▸ SOURCE TEXT
- - -

NENAHNEZAD — The FBI and Navajo Nation Division of Public Safety are looking for help in identifying human remains found in Nenahnezad last year.
Locals found a skull and bone fragments exposed in a field near the Nenahnezad Chapter House on May 26, 2012.
They immediately notified local law enforcement near Nenahnezad, which is a community on the Navajo Nation between Farmington and Shiprock, slightly south of Fruitland.
"They were strewn about a field," said Frank Fisher, spokesman for the FBI in Albuquerque.
The field, which was made mostly of dirt, rock and desert plants, was only 200 yards west of the chapter house, where the community frequently gathers for meetings and events.
The skull was in poor shape, though it was intact enough for the FBI to create a model of the John Doe's face based on the bone structure.
"It's not even close to a full skeleton," Fisher said.
The New Mexico Office of the Medical Investigator first examined the bones and then forwarded them to the FBI lab in Quantico, Va. It has taken more than a year to conduct all of the tests needed to fully examine the findings.
The lab believes that the remains are those of a Hispanic or Native American male who was between 28 and 52 years old when he died.

- - -

▸ DATASET RECORDS

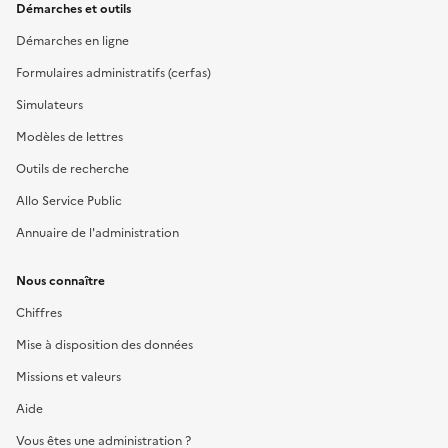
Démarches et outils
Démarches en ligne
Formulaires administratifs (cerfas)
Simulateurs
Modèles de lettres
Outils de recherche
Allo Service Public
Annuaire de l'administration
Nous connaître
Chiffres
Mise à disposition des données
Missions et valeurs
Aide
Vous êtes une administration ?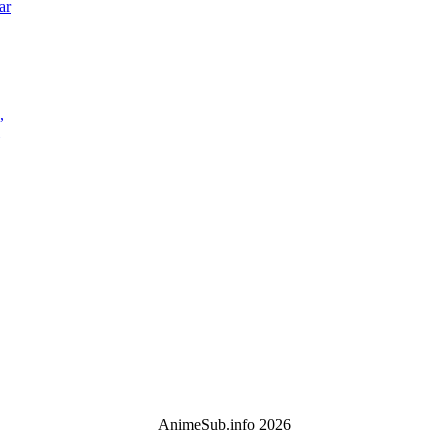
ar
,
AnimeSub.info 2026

- - -

▸ WORK INSTRUCTIONS
Retype the passage of the Nenahnezad remains article between "Locals found a" and "the bone structure.", inclusive.

▸ WRITTEN SOLUTION
Locals found a skull and bone fragments exposed in a field near the Nenahnezad Chapter House on May 26, 2012.
They immediately notified local law enforcement near Nenahnezad, which is a community on the Navajo Nation between Farmington and Shiprock, slightly south of Fruitland.
"They were strewn about a field," said Frank Fisher, spokesman for the FBI in Albuquerque.
The field, which was made mostly of dirt, rock and desert plants, was only 200 yards west of the chapter house, where the community frequently gathers for meetings and events.
The skull was in poor shape, though it was intact enough for the FBI to create a model of the John Doe's face based on the bone structure.